What it means: The PGS Catalog has published new scoring files, or the underlying reference panels (1000G, HGDP) used to calculate percentiles need to be refreshed.

How to update:

  1. Open the just-prs repository.
  2. To update the PGS Catalog Metadata (the searchable list of all scores and their performance metrics):
    • Run the cleanup pipeline: prs catalog bulk clean-metadata.
    • This downloads the latest bulk FTP data from EBI, cleans up genome builds and metric strings, and produces scores.parquet, performance.parquet, and best_performance.parquet.
    • Push the new metadata to Hugging Face: prs push-hf.

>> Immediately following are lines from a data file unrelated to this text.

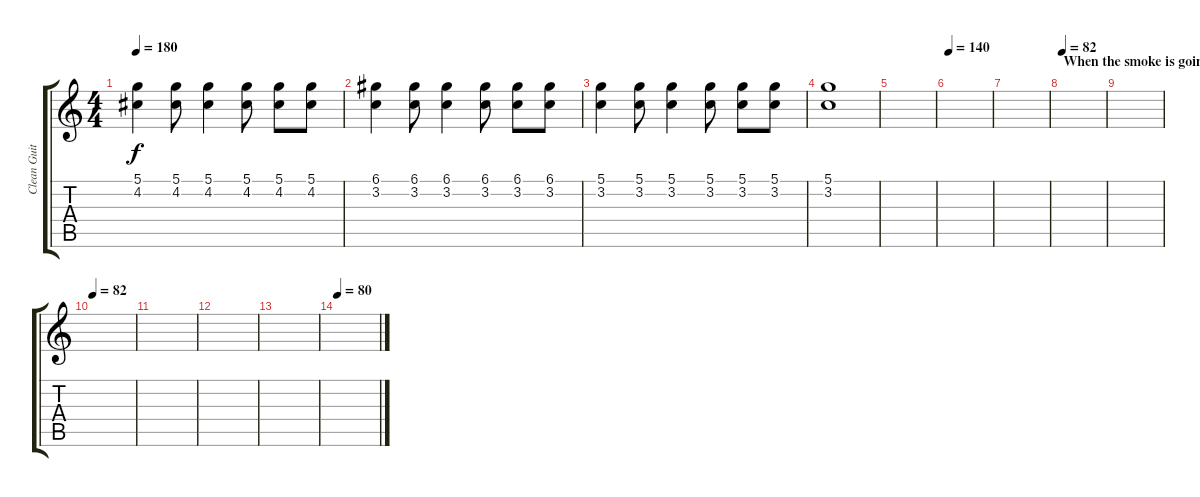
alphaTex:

\track ("Clean Guitar" "Clean Guit") {instrument electricguitarclean}
\staff {score tabs}
\tuning (D4 A3 F3 C3 G2 C2) {hide}
\ts (4 4)
\tempo 180
\clef g2
\ks c
(5.1 4.2).4{dy f} (5.1 4.2).8 (5.1 4.2).4 (5.1 4.2).8 (5.1 4.2).8 (5.1 4.2).8 |
(6.1 3.2).4 (6.1 3.2).8 (6.1 3.2).4 (6.1 3.2).8 (6.1 3.2).8 (6.1 3.2).8 |
(5.1 3.2).4 (5.1 3.2).8 (5.1 3.2).4 (5.1 3.2).8 (5.1 3.2).8 (5.1 3.2).8 |
(5.1 3.2).1 |
|
\tempo 140
|
|
\section ("" "When the smoke is going Down (cover Scorpions)(with Spiders bass)")
\tempo 82
|
|
\tempo 82
|
|
|
|
\tempo 80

  3. To update Reference Percentiles (the statistical distributions that determine a user's percentile for a given score):
    • Run the batch scoring pipeline using the CLI: prs reference score-batch (or launch the prs-pipeline Dagster UI).
    • The engine uses DuckDB and Polars to score all ~5,000+ PGS IDs against the reference panel (.pgen files).
    • This computes the mean, standard deviation, and full distribution metrics for every score across different ancestries, producing {panel}_distributions.parquet.
    • The resulting percentiles data is pushed to the just-dna-seq/prs-percentiles Hugging Face repository.
  4. When users launch the prs-ui or run just-dna-lite, the PRSCatalog class will automatically pull the updated metadata and percentile Parquets from Hugging Face into their local cache.